Parfois, les poils sont très abondants et présents là où on ne les attend pas normalement chez la femme : sur l'aréole des seins, sur les épaules ou le visage. Chez la femme, c'est un excès d'androgènes qui explique cette pilosité excessive. Elle est liée à deux facteurs : le premier, "périphérique", c'est-à-dire que la peau est trop sensible à un taux normal d'hormones mâles. Le second, dit "central", est la conséquence d'une trop grande quantité d'hormones mâles dans le sang.

Par exemple, il peut s'agir du syndrome des ovaires polykystiques qui s'accompagne d'un trouble des règles ou de maladies plus graves, comme par exemple, une tumeur à l'ovaire. Dans ces cas, d'autres signes sont associés : des anomalies des règles, une voix rauque, de l'acné, de l'alopécie (la chute des cheveux).

L'épilation permanente au laser

Le laser attaque le poil dans sa racine

C'est après des bilans complexes que l'on détermine l'origine de l'hirsutisme. On peut ensuite proposer des traitements pour venir à bout de ces poils disgracieux : cela va de traitements médicamenteux à l'épilation permanente. Pour limiter la présence des poils, le recours au laser peut en effet être efficace. Il est pratiqué par un dermatologue.

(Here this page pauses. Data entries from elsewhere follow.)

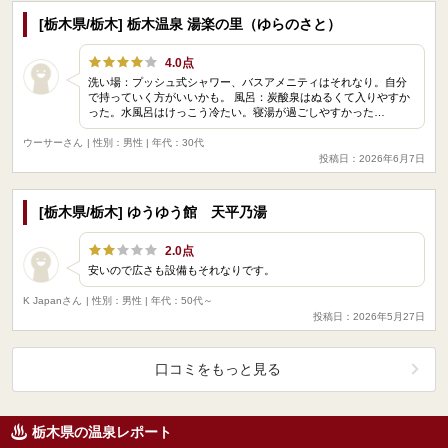
[栃木県/栃木] 栃木温泉 湯楽の里（ゆらのさと）
4.0点
洗い場：プッシュ式シャワー、バスアメニティはそれなり。自分
で持っていく方がいいかも。 風呂：炭酸泉はぬるくて入りやすか
った。水風呂はけっこう冷たい。寝湯が過ごしやすかった…
ウーサーさん
| 性別：男性 | 年代：30代
投稿日：2026年6月7日
[栃木県/栃木] ゆうゆう館 天平乃湯
2.0点
安いので広さも設備もそれなりです。
K Japanさん
| 性別：男性 | 年代：50代～
投稿日：2026年5月27日
口コミをもっと見る
栃木県の温泉レポート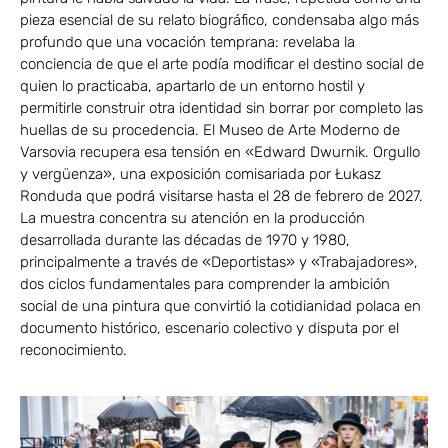
pieza esencial de su relato biográfico, condensaba algo más
profundo que una vocación temprana: revelaba la
conciencia de que el arte podía modificar el destino social de
quien lo practicaba, apartarlo de un entorno hostil y
permitirle construir otra identidad sin borrar por completo las
huellas de su procedencia. El Museo de Arte Moderno de
Varsovia recupera esa tensión en «Edward Dwurnik. Orgullo
y vergüenza», una exposición comisariada por Łukasz
Ronduda que podrá visitarse hasta el 28 de febrero de 2027.
La muestra concentra su atención en la producción
desarrollada durante las décadas de 1970 y 1980,
principalmente a través de «Deportistas» y «Trabajadores»,
dos ciclos fundamentales para comprender la ambición
social de una pintura que convirtió la cotidianidad polaca en
documento histórico, escenario colectivo y disputa por el
reconocimiento.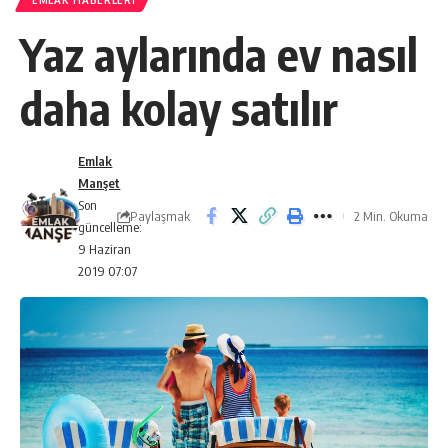
EMLAK HABERLERI
Yaz aylarında ev nasıl
daha kolay satılır
Emlak
Manşet
Son
Paylaşmak
2 Min. Okuma
güncelleme:
9 Haziran
2019 07:07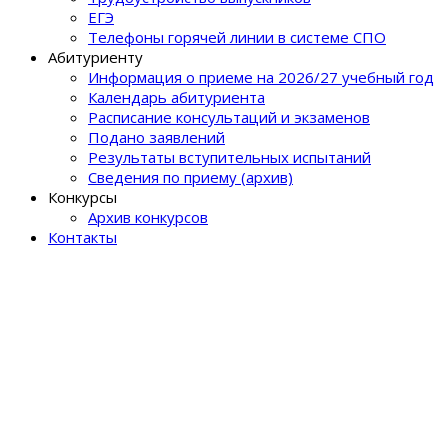
ЕГЭ
Телефоны горячей линии в системе СПО
Абитуриенту
Информация о приеме на 2026/27 учебный год
Календарь абитуриента
Расписание консультаций и экзаменов
Подано заявлений
Результаты вступительных испытаний
Сведения по приему (архив)
Конкурсы
Архив конкурсов
Контакты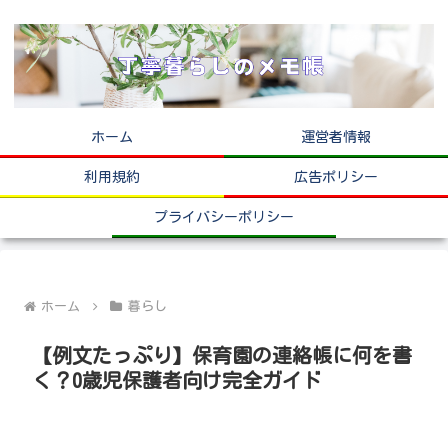
ホーム
運営者情報
利用規約
広告ポリシー
プライバシーポリシー
ホーム
暮らし
【例文たっぷり】保育園の連絡帳に何を書
く？0歳児保護者向け完全ガイド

Lors des séances de laser, le dermatologue règle la machine en fonction de la couleur de la peau et des poils. Le laser vise la mélanine, c'est-à-dire le pigment du poil et le brûle jusqu'à la racine. Il est surtout efficace sur les poils foncés. Pendant le traitement, il est déconseillé de s'épiler ou de se décolorer les poils ainsi que de s'exposer au soleil. Un délai d'au moins six semaines doit être observé entre deux séances. En fonction du patient, cinq à dix séances sont généralement nécessaires.

Enfin, certains médicaments ont des effets similaires à ceux des androgènes et peuvent amener un virilisme, c'est le cas des stéroïdes anabolisants, par exemple, dont se servent certaines sportives pour se doper.